The reform movement began after the election of Mohammad Khatami as president in 1997. The soft-spoken, educated, and well-mannered cleric tried to soften the rough edges of the religious-ideological regime exhibiting an unending revolutionary fervor.
After a short period of hope and relative press freedom, the conservative camp reacted, with the support of Supreme Leader ayatollah Ali Khamenei, and the rest of Khatami’s eight-year presidency passed in a tug of war as dozens of newspapers were closed and no meaningful reforms implemented.
However, Khatami remained the spiritual head of the reformists, and in recent years has been silenced by intelligence agencies who have even banned his image from the media.
Nevertheless, many expected Khatami and his well-known co-reformists to show some solidarity with protesters who came out across Iran starting on December 28.
Instead, Khatami and his comrades issued a statement that too often repeated the official line of the supreme leader and the hardliners.
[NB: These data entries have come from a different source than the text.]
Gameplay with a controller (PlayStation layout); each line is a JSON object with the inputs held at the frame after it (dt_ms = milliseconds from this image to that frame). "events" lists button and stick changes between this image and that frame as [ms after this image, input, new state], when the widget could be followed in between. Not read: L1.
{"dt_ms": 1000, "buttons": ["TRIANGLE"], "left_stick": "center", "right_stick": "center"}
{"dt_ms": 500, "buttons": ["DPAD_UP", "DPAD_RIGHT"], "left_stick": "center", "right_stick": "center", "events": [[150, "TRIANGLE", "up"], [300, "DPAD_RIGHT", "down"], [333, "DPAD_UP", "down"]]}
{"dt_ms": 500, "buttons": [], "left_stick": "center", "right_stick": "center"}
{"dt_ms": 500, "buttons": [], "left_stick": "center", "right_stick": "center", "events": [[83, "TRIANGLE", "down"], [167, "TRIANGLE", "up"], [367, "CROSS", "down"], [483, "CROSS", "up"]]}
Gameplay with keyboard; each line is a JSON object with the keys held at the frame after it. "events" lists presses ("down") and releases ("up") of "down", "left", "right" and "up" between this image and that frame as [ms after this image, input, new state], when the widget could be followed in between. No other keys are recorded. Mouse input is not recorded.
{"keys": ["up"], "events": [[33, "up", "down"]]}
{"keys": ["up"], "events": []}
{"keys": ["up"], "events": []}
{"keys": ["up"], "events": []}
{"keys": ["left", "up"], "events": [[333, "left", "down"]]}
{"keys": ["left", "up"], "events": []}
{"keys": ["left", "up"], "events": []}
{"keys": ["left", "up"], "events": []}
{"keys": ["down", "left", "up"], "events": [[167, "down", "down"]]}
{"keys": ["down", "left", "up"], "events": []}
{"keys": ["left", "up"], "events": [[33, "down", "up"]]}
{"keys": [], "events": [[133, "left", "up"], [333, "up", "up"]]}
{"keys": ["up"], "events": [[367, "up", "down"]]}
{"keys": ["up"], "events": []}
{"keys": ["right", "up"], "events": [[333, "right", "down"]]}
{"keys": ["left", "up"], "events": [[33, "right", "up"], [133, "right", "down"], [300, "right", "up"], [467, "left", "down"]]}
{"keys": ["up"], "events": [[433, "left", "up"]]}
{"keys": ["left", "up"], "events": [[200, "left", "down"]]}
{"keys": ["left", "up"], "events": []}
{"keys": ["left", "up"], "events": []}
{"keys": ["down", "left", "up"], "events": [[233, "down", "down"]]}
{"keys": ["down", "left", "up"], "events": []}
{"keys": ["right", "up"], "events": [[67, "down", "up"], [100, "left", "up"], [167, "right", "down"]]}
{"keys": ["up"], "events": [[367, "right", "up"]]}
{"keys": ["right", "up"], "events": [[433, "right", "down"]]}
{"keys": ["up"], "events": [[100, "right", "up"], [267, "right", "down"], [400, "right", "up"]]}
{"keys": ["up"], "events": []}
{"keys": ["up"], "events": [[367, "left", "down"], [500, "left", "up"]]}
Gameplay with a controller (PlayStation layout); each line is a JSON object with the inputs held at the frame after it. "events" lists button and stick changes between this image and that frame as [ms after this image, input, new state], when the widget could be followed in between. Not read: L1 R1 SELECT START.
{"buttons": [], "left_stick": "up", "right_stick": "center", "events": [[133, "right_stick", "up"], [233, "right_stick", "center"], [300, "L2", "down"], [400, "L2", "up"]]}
One takeaway was that the enemies of Iran had a hand in the protests.
This disappointed many who had expected more from the former president, and it sparked a debate as to whether the reformist movement is capable of changing Iran at all.
One famous reformist and a former official of the Khatami administration, Mostafa Tajzadeh, who was himself put in jail as a dissident, says Iranians should keep trying to reform the system without revolutionary or extreme action.
On January 16, he tweeted, “The difference between reformists and extremists on both sides…we say…we should enter a dialogue of Iranians with Iranian, within the country, without the presence of foreigners and before destructive confrontation.”
Tajzadeh indirectly refers to examples such as Syria, where a protest movement led to a catastrophic civil war with no end in sight.
But on the other side of the debate are people such as renowned Iranian filmmaker Mohsen Makhmalbaf, who last week in a letter to Tajzadeh wrote, “I don’t believe the Iranian regime is capable of being reformed.”
Makhmalbaf, who lives outside Iran, has been nominated for and won numerous international film awards and is a cultural icon for Iranians.
This is how he criticized the reformists: “You have made such an ideology out of reformism that if you lived during World War II, you would have opposed foreign forces fighting against Hitler and you would argue that Hitler can be reformed.”
Makhmalbaf also argues in his letter that reformists pretend there is no other solution except becoming another Syria or Afghanistan. They have promised change, while Iranians have participated in every election without concrete results. These elections, he says, have all been controlled by Khamenei.
He tells Tajzadeh, “Dear friend, reforms, revolution, or a foreign attack are just three ways to bring change, but unfortunately it is not the people who choose; it is the dictators who impose solutions on human societies.”
He then asks about Syria, “Who was it other than Iran and Russia who stood behind Assad and turned Syria into a horrible example? Dear Mostafa, the supreme leader himself together with Putin are responsible for the crimes in Syria.”
He ends his letter saying, “I don’t believe anymore that Iran’s ruling system can be reformed. Khamenei insists on religious tyranny, either out of fear or obstinacy, then in the end he will go either by revolution or an attack by foreigners who seek their own interests. This is why imposing bloody revolution or a foreign attack is his responsibility and that of idle reformists, not the desperate people.”